La progression exponentielle du numérique dans tous les domaines a récemment imposé aux administrations et entreprises de se soucier de la conservation à long terme de l’information numérique. Parmi les nombreux projets, publics ou privé, d’échelle nationale, européenne et mondiale, dédiés à la conservation de l’information électronique, le Centre Informatique National de l’Enseignement Supérieur (CINES) offre à l’enseignement supérieur et la recherche française un véritable service d’archivage à long terme des données numériques. Depuis 2006, ce service d’archives est ouvert à tout organisme, produisant ou collectant en grande quantité des documents électroniques de valeur patrimoniale pour la communauté.
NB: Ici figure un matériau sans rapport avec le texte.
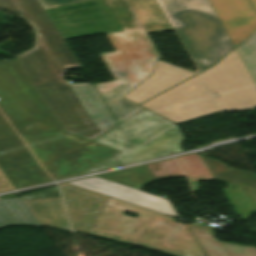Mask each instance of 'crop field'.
I'll list each match as a JSON object with an SVG mask.
<instances>
[{
    "mask_svg": "<svg viewBox=\"0 0 256 256\" xmlns=\"http://www.w3.org/2000/svg\"><path fill=\"white\" fill-rule=\"evenodd\" d=\"M0 8L25 17L35 27L34 48L16 59L63 130L91 140L116 125L93 84L64 80L68 69L81 65L38 0H0Z\"/></svg>",
    "mask_w": 256,
    "mask_h": 256,
    "instance_id": "obj_1",
    "label": "crop field"
},
{
    "mask_svg": "<svg viewBox=\"0 0 256 256\" xmlns=\"http://www.w3.org/2000/svg\"><path fill=\"white\" fill-rule=\"evenodd\" d=\"M124 32L107 34L116 52L99 54L116 81L94 84L119 122L142 110L121 97L151 75L159 52L125 0H104Z\"/></svg>",
    "mask_w": 256,
    "mask_h": 256,
    "instance_id": "obj_2",
    "label": "crop field"
},
{
    "mask_svg": "<svg viewBox=\"0 0 256 256\" xmlns=\"http://www.w3.org/2000/svg\"><path fill=\"white\" fill-rule=\"evenodd\" d=\"M182 140L176 125L144 110L93 141L120 152L134 145L117 155L121 165H124L182 151L178 148ZM118 165L119 163L113 155L80 174Z\"/></svg>",
    "mask_w": 256,
    "mask_h": 256,
    "instance_id": "obj_3",
    "label": "crop field"
},
{
    "mask_svg": "<svg viewBox=\"0 0 256 256\" xmlns=\"http://www.w3.org/2000/svg\"><path fill=\"white\" fill-rule=\"evenodd\" d=\"M199 68H209L234 46L209 0H158Z\"/></svg>",
    "mask_w": 256,
    "mask_h": 256,
    "instance_id": "obj_4",
    "label": "crop field"
},
{
    "mask_svg": "<svg viewBox=\"0 0 256 256\" xmlns=\"http://www.w3.org/2000/svg\"><path fill=\"white\" fill-rule=\"evenodd\" d=\"M184 176L173 159L67 182L169 216H177L167 200L138 191L156 179Z\"/></svg>",
    "mask_w": 256,
    "mask_h": 256,
    "instance_id": "obj_5",
    "label": "crop field"
},
{
    "mask_svg": "<svg viewBox=\"0 0 256 256\" xmlns=\"http://www.w3.org/2000/svg\"><path fill=\"white\" fill-rule=\"evenodd\" d=\"M199 74L219 111H240L256 106V86L235 49Z\"/></svg>",
    "mask_w": 256,
    "mask_h": 256,
    "instance_id": "obj_6",
    "label": "crop field"
},
{
    "mask_svg": "<svg viewBox=\"0 0 256 256\" xmlns=\"http://www.w3.org/2000/svg\"><path fill=\"white\" fill-rule=\"evenodd\" d=\"M141 106L176 124L217 111L198 76L169 89Z\"/></svg>",
    "mask_w": 256,
    "mask_h": 256,
    "instance_id": "obj_7",
    "label": "crop field"
},
{
    "mask_svg": "<svg viewBox=\"0 0 256 256\" xmlns=\"http://www.w3.org/2000/svg\"><path fill=\"white\" fill-rule=\"evenodd\" d=\"M125 212L138 217L126 216ZM155 215L156 212L109 197L89 233L134 245Z\"/></svg>",
    "mask_w": 256,
    "mask_h": 256,
    "instance_id": "obj_8",
    "label": "crop field"
},
{
    "mask_svg": "<svg viewBox=\"0 0 256 256\" xmlns=\"http://www.w3.org/2000/svg\"><path fill=\"white\" fill-rule=\"evenodd\" d=\"M136 245L171 256H206L188 227L159 213Z\"/></svg>",
    "mask_w": 256,
    "mask_h": 256,
    "instance_id": "obj_9",
    "label": "crop field"
},
{
    "mask_svg": "<svg viewBox=\"0 0 256 256\" xmlns=\"http://www.w3.org/2000/svg\"><path fill=\"white\" fill-rule=\"evenodd\" d=\"M59 185L67 206L72 228L88 233L108 197L66 183Z\"/></svg>",
    "mask_w": 256,
    "mask_h": 256,
    "instance_id": "obj_10",
    "label": "crop field"
},
{
    "mask_svg": "<svg viewBox=\"0 0 256 256\" xmlns=\"http://www.w3.org/2000/svg\"><path fill=\"white\" fill-rule=\"evenodd\" d=\"M234 46L256 29V15L247 0H210Z\"/></svg>",
    "mask_w": 256,
    "mask_h": 256,
    "instance_id": "obj_11",
    "label": "crop field"
},
{
    "mask_svg": "<svg viewBox=\"0 0 256 256\" xmlns=\"http://www.w3.org/2000/svg\"><path fill=\"white\" fill-rule=\"evenodd\" d=\"M195 73L157 60L152 75L123 97L139 104L187 79Z\"/></svg>",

L’offre CINES se doit de conserver le document et l’information qu’il contient dans son contenu intellectuel comme dans son aspect physique, mais aussi de le rendre accessible et compréhensible sans limitation de durée ; c’est-à-dire de conjurer les effets de différents facteurs inéluctables tels que la connaissance perdue du contenu des fichiers, l’obsolescence des formats, la détérioration des supports physiques ou encore la disparition des logiciels ou matériels de lecture. Pour garantir une bonne conservation, des procédures de contrôle de la qualité de l’objet numérique lui-même et des services associés ont été adoptées. La certification de l’activité (agrément du Service Interministériel des Archives de France, accréditation CoreTrust seal) permet d’instaurer des relations de confiance avec les communautés d’utilisateurs.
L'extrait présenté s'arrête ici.